SOURCE DOCUMENT

▬▬▬▬▬▬▬▬▬▬

ISO JTC1/SC22/WG21: Programming Language C++

Abstract

Significantly improve usability of the mdspan multidimensional array library by providing users with a concise and intuitive syntax for specifying static and dynamic dimensions.

1. Revision History

1.1. [N4356] : Original proposal, 2015-Lenexa

1.2. [P0332r0]

1.3. [P0332r1]

1.4. P0332r2

2. Motivation

2.1. Array type for mdspan

The dimensions of multidimensional array reference mdspan ([P0331r0] and [P0009r3]) are declared with a syntactically verbose extents property argument. We propose a minor, non-breaking relaxation of the array type declaration in [decl.array] to allow a concise and intuitive syntax for multidimensional declarations.

template< typename DataType , typename Properties... >
struct mdspan ;

// Three dimensional tensor type declaration with
// verbose syntax and left-to-right increasing stride.

using tensor = std::mdspan<double,std::extents<std::dynamic_extent,std::dynamic_extent,std::dynamic_extent>,std::layout_left> ;

// Three dimensional tensor type declaration with concise syntax
// and left-to-right increasing stride.

using tensor = mdspan<double[][][],std::layout_left> ;

The motivating mdspan multidimensional array library proposal ([P0009r3]) was moved by LEWG to LWG in 2017-Albuquerque. Throughout LEWG discussions of the multidimensional array proposal, the consensus in LEWG has been that the usability of the mdspan library would be significantly improved with the relaxed array type syntax of this proposal.

2.2. Why Not

mdspan<double,std::dynamic_extent,std::dynamic_extent,std::dynamic_extent,std::LayoutLeft>

2.3. Explicit and Implicit Extents

The mdspan supports declarations with both explicit (compile time) and implicit (runtime) extents. Explicit extents enables optimization of array indexing computations but not all extents can are explicitly known. For this reaason the Eigen library defines two dimensional array (matrix) types where either column or row extents may be explicit. For higher ranks the mix of explicit and implicit extents becomes syntactically unwieldy; which may be why n-dimensional arrays in the TensorFlow library does not provide this capability.

▬▬▬▬▬▬▬▬▬▬

WRITTEN INSTRUCTION 1
Decide whether each statement agrees with the mdspan proposal, answering yes or no and quoting the words of the proposal that decide it: (a) the mdspan library proposal was moved by LEWG to LWG in 2017-Albuquerque; (b) the proposed change to the array type declaration is described as a breaking change; (c) the Eigen library defines two-dimensional array types in which either the column or the row extents may be explicit.
WRITTEN INSTRUCTION 2
Continue the mdspan proposal from its last sentence, in the same formal style.
The records are taken from a source unrelated to the mdspan proposal.

Some records:
▬▬▬▬▬▬▬▬▬▬

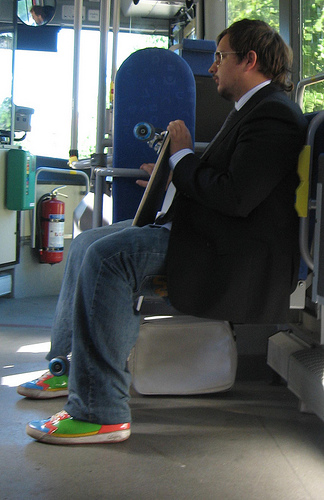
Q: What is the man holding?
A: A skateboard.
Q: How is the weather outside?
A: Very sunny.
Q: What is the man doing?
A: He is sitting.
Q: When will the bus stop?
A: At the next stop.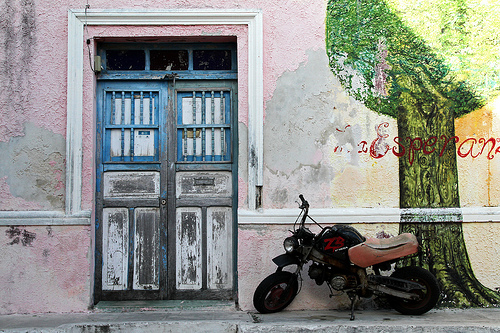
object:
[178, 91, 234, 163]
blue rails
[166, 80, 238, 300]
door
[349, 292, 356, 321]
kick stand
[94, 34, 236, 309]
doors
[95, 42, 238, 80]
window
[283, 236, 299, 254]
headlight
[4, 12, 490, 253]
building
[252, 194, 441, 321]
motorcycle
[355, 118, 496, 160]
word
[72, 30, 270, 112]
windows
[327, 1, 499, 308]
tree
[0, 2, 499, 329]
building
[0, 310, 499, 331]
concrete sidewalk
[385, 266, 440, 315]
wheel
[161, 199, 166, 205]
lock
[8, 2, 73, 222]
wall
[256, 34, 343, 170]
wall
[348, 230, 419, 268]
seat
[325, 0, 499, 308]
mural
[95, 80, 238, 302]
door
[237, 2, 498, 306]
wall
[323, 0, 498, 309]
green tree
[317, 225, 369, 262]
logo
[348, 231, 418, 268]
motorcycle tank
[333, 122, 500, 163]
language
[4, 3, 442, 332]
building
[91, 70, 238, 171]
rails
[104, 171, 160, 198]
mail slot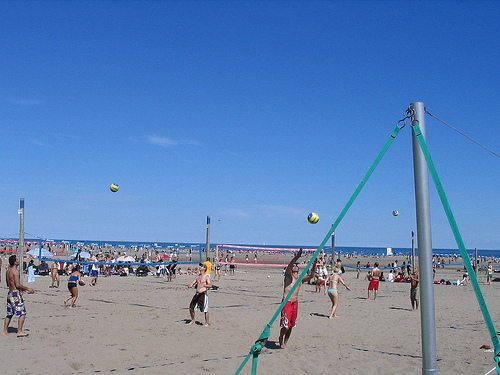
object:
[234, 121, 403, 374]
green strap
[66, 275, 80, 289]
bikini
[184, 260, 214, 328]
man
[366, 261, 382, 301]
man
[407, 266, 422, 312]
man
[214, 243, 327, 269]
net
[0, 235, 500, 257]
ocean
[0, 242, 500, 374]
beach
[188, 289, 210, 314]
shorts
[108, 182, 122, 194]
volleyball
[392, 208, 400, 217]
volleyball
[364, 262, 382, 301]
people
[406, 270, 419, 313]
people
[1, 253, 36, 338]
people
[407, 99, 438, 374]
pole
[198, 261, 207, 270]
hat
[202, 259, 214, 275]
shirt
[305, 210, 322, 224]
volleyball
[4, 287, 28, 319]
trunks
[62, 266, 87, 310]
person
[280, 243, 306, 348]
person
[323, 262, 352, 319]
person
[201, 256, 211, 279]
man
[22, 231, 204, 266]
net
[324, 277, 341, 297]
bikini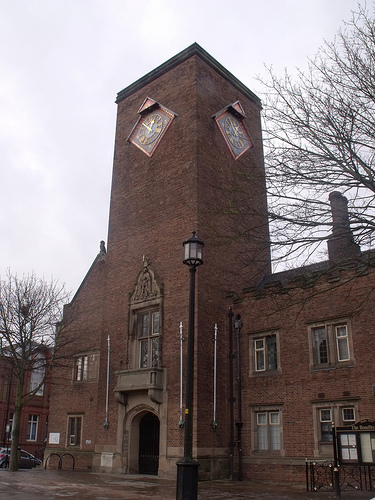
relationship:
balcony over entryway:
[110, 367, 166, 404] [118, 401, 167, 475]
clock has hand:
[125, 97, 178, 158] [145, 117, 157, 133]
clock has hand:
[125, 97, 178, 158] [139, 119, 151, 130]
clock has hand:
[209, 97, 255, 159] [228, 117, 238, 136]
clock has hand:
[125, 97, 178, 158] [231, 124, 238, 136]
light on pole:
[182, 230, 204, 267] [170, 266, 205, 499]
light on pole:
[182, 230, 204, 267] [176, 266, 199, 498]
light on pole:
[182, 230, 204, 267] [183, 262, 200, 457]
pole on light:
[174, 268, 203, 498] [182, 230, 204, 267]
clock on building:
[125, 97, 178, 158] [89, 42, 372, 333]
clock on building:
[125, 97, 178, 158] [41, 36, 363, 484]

▬▬▬▬▬▬▬▬▬▬

WRITTEN ANSWER 1
(a) Yes: "was moved by LEWG to LWG in 2017-Albuquerque"
(b) No: "a minor, non-breaking relaxation of the array type declaration in [decl.array]"
(c) Yes: "the Eigen library defines two dimensional array (matrix) types where either column or row extents may be explicit"

WRITTEN ANSWER 2
2.4. Usability by Mathematicians, Scientists, and Engineers

Multidimensional arrays are a fundamental mathematical building block in science and engineering. As such the FORTRAN programming language created over five decades ago by this community for this community includes multidimensional arrays as a fundamental component of the language. Decades of investment in FORTRAN compiler technology enabled high levels of optimization for mathematical kernels using nested loops to operate on multidimensional arrays.

When the C and C++ languages were created, innovators in the computational mathematical, scientific, and engineering disciplines realized the benefits of abstraction-enabling features in these languages. As such numerous development teams switched from FORTRAN to C++ for their applications. However, because C++ did not support multidimensional arrays as usable and optimizable as those in FORTRAN the state-of-the-practice became for C++ applications to use C++ for higher level abstractions and call FORTRAN routines for lower level, performance critical kernels.

Changes in computational hardware, such as the re-introduction of wide vector units in CPUs and mainstreaming of GPUs for computing, created a performance-portability problem; different architectures require different data layouts to achieve performance. The proposed multidmensional array library ([P0009r3]) provides the mechanism to solve this problem; mdspan with polymorphic data-layout. The msdpan library is an opportunity for C++ to solve the data-layout problem and reclaim performance parity with FORTRAN.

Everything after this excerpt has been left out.